A lawyer for Karim Baker, 26, said that long before Detectives Angelo Pampena and Robert Carbone attacked him as he returned to his vehicle from a day at work in October 2015, the NYPD had been tracking him using his license plate for his unwitting, brief interaction with the man who killed officers Wenjian Liu and Rafael Ramos in Bedford Stuyvesant on Dec. 20, 2014.

The NYPD recovered footage of a five-second interaction between Baker and Ismaaiyl Brinsley during their investigation, said Baker's attorney, Eric Subin. 

After police repeatedly interviewed Baker and his family members, investigators officially cleared him of suspicion, Subin said.

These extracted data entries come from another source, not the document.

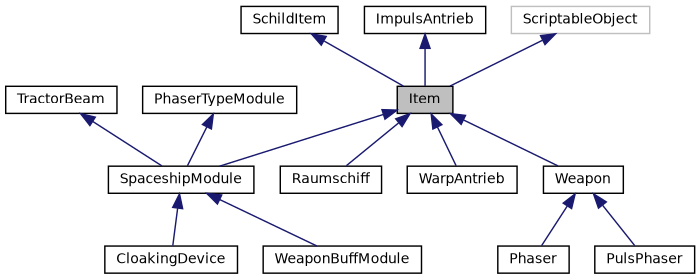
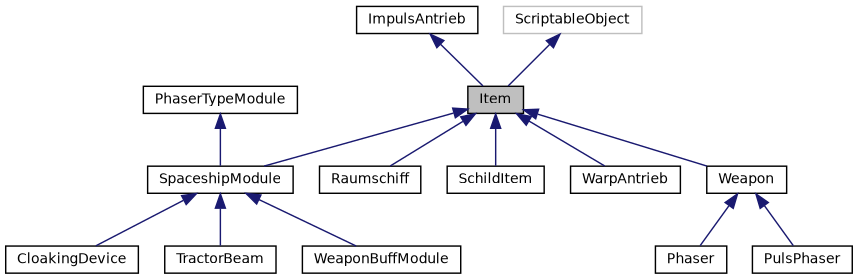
  digraph {
    node [color=black fillcolor=white fontname=Helvetica fontsize=10 shape=record style=filled]
    edge [color=midnightblue dir=back fontname=Helvetica fontsize=10 labelfontname=Helvetica labelfontsize=10 style=solid]
    n1 [fillcolor=grey75 fontcolor=black height=0.2 label=Item width=0.4]
    n2 [height=0.2 label=Raumschiff width=0.4]
    n3 [height=0.2 label=SchildItem width=0.4]
    n4 [height=0.2 label=SpaceshipModule width=0.4]
    n5 [height=0.2 label=WarpAntrieb width=0.4]
    n6 [height=0.2 label=Weapon width=0.4]
    n7 [height=0.2 label=ImpulsAntrieb width=0.4]
    n8 [height=0.2 label=CloakingDevice width=0.4]
    n9 [height=0.2 label=TractorBeam width=0.4]
    n10 [height=0.2 label=WeaponBuffModule width=0.4]
    n11 [height=0.2 label=Phaser width=0.4]
    n12 [height=0.2 label=PulsPhaser width=0.4]
    n13 [color=grey75 height=0.2 label=ScriptableObject width=0.4]
    n14 [height=0.2 label=PhaserTypeModule width=0.4]
    n1 -> n2
-   n3 -> n1
+   n1 -> n3
    n1 -> n4
    n1 -> n5
    n1 -> n6
    n4 -> n8
-   n9 -> n4
+   n4 -> n9
    n4 -> n10
    n6 -> n11
    n6 -> n12
    n7 -> n1
    n13 -> n1
    n14 -> n4
  }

But Baker continued to be targeted by the NYPD: In the nine months after the shooting, Baker was pulled over more than 20 times for minor traffic violations but not ticketed once, Subin said. 

The campaign of harassment culminated in a brutal attack on Oct. 21, 2015, Subin said. 

Pampena, 31, and Carbone, 29, both members of the Queens North Gang Unit, approached Baker in his vehicle on 96th Street near Christie Avenue in Corona, punched and kicked Baker several times, and threw him to the curb, according to the Queens District Attorney's Office. 

Baker, who managed to dial 911 before the attack began, allowing his cellphone to continue to transmit audio of the attack as it lay on the ground during the beating, can be heard screaming "For the love of God, please help, somebody help!" Subin said, adding that the recording was played Tuesday at the detectives' arraignment.

"It is horrific," Subin said of the audiotape, which has not yet been released to the public. "It made the hairs on my arm stand up."

Baker had serious knee injuries, and still suffers from stabbing pains in his back and numbness in his hands. He said he is no longer able to work as a mail carrier for the U.S. Post Office.

"They beat on me," said Baker, who said he didn't believe he would survive the attack. "The only thing I could feel was that I was going to take my last breath."

On Wednesday, Pampena was charged with assault, perjury, offering a false instrument for filing and official misconduct. Carbone was charged with assault. They face up to seven years in prison if convicted, prosecutors said.

The detectives were released without bail at their arraignment and are due back in court in June, the DA's Office said.

Baker and his attorney said they plan to file a civil suit against the NYPD early next week for $100 million. But Baker said that winning the case would not bring him closure.

"It's nothing that can really resolve the issue. The damage is done, I'm not the same."